Tutte le ombre di Erdogan

nov 3, 2015 0 comments
Erdogan
Di Gabriele Carrer
La strategia della tensione ha funzionato. La Turchia è ancora il sultanato di Erdogan che commenta: «La volontà nazionale si è manifestata a favore della stabilità. Adesso un partito con circa il 50% in Turchia ha conquistato il potere, questo dovrebbe essere rispettato dal mondo intero, ma non ho visto questa maturità». Il partito Akp del presidente ha riconquistato la maggioranza assoluta in Parlamento con il 49,48% dei voti a livello nazionale. Al partito di Erdogan che ha ottenuto 315 seggi ne mancano però 15 per poter avviare il processo di revisione costituzionale in senso presidenzialista.

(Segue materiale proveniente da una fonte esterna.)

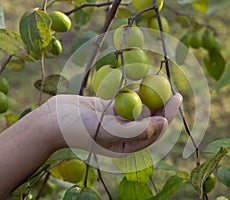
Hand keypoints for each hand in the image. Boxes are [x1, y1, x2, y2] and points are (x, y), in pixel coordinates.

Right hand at [46, 93, 182, 155]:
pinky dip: (132, 91)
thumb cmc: (79, 129)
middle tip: (173, 90)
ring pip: (138, 108)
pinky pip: (125, 99)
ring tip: (158, 83)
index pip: (153, 131)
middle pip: (148, 118)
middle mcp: (123, 134)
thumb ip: (137, 130)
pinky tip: (141, 81)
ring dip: (148, 97)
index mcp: (126, 145)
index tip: (176, 98)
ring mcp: (116, 121)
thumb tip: (164, 123)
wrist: (52, 120)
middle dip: (161, 105)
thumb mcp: (110, 131)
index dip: (167, 115)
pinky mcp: (108, 108)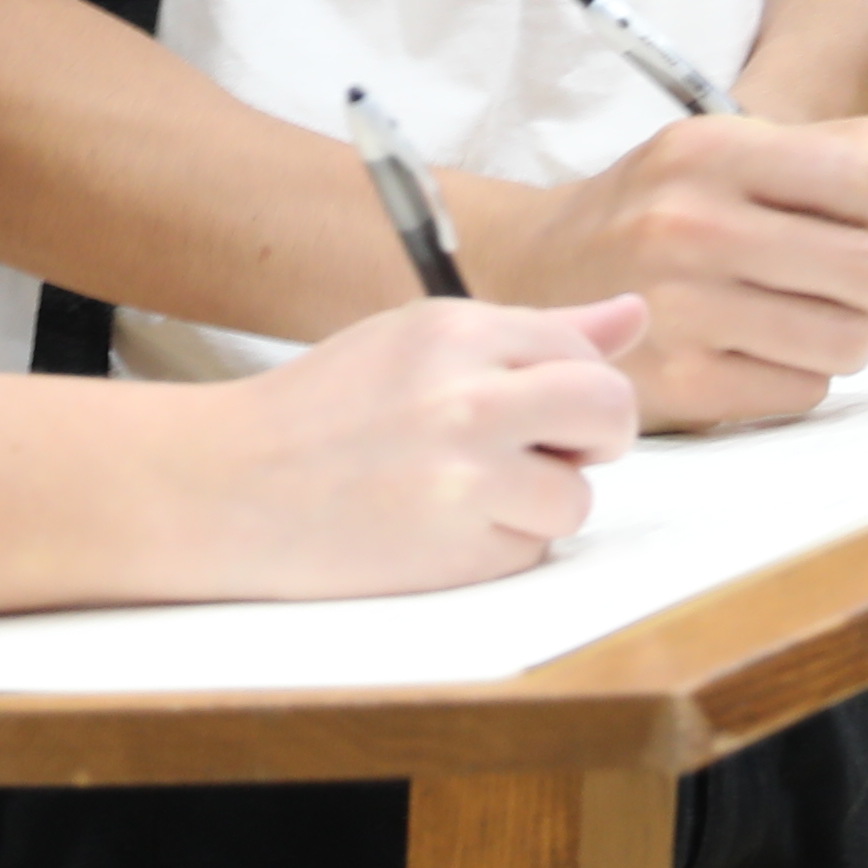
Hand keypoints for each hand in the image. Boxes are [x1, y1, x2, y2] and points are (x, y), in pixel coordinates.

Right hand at [212, 291, 643, 588]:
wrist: (230, 487)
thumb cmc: (324, 410)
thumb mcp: (418, 342)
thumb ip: (536, 332)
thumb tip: (636, 313)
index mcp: (457, 330)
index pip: (581, 349)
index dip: (575, 382)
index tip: (540, 403)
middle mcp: (468, 397)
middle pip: (609, 410)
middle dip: (598, 436)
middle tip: (551, 449)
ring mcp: (465, 480)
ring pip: (577, 497)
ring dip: (539, 504)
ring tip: (467, 492)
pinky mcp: (458, 554)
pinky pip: (531, 551)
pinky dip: (499, 547)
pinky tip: (439, 527)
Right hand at [472, 110, 867, 431]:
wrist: (529, 275)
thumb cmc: (654, 210)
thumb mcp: (726, 151)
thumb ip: (840, 150)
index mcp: (709, 150)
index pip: (862, 179)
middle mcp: (689, 223)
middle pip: (867, 268)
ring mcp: (679, 309)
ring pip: (844, 340)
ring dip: (859, 341)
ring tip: (832, 326)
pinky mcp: (675, 384)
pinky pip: (801, 391)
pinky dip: (808, 379)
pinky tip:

I dati delle tre principali città turche dimostrano la riuscita dell’operato repressivo di questi mesi, tra media chiusi e sospetti oppositori in carcere. Ad Instanbul e ad Ankara l’Akp ha ottenuto rispettivamente il 48,92% ed il 48,98% con una crescita di più di sette punti rispetto al voto di giugno. Ancor più sorprendente il risultato di Smirne, roccaforte della formazione laica e socialdemocratica di centro-sinistra Chp, dove il partito di Erdogan ha guadagnato cinque punti percentuali attestandosi al 31,7%.
Ma il fronte che da più tempo preoccupa il sultano è quello curdo. Contro il Pkk prosegue da tre mesi una guerra che ha causato la morte di duemila combattenti curdi. Ma il partito filo-curdo turco Hdp è riuscito ancora una volta ad entrare al parlamento di Ankara superando una soglia assai alta di sbarramento (10%). Pur con un milione di voti in meno rispetto a cinque mesi fa, il l’Hdp è diventato il terzo partito per numero di seggi (59) grazie al contemporaneo crollo dei nazionalisti dell’Mhpfermi a 41. La situazione nel sud-est turco rimane calda dove ad urne ancora aperte si sono verificati scontri tra gli attivisti curdi e la polizia.
Le elezioni turche di giugno erano sembrate una ventata di rinnovamento verso il pluralismo ed una battuta d’arresto nel progetto del sultanato di Erdogan. Dalle proteste di Gezi Park sembrava poter nascere una nuova Turchia, plurale e pacifica: nel giugno 2013 sfilavano donne velate, attivisti LGBT, comunisti, atei e musulmani. Sulla primavera turca è calato l’inverno. Le voci che parlano di nuove elezioni si fanno sempre più forti. Ma soffermandoci su quella che sembrava essere l’unica possibile alleanza di governo, quella tra il partito di Erdogan ed i nazionalisti di estrema destra dell’MHP, scopriamo che questa avrebbe escluso di fatto ogni minoranza religiosa: tutti i deputati sono musulmani sunniti, ad eccezione di un armeno. Fuori dal governo sarebbero rimasti anche i curdi, complicando la strada del processo di pace tra questa minoranza ed il sultano, e gli aleviti,musulmani non sunniti spesso usati come capri espiatori da Erdogan.
Il clima in Turchia è divenuto insopportabile per le minoranze non allineate. Su National Review l’ex parlamentare turco Aykan Erdemir alcuni mesi fa scriveva: «Nei dodici anni del partito AKP di Erdogan, il paese è stato sotto la dieta costante di odio, pregiudizio e intolleranza somministrata dagli alti funzionari del governo. La cultura politica turca ha inoltre permesso agli autori di discorsi di odio e di crimini non solo di sfuggire alla giustizia, ma di godere di lodi e promozioni. Questo clima tossico, come mostra l’indice globale dell’antisemitismo redatto dall’Anti-Defamation League (ADL), ha prodotto una Turchia che è ancora più antisemita che l’Iran. Secondo l’indagine del 2015, ben il 71% dei cittadini turchi ha atteggiamenti antisemiti».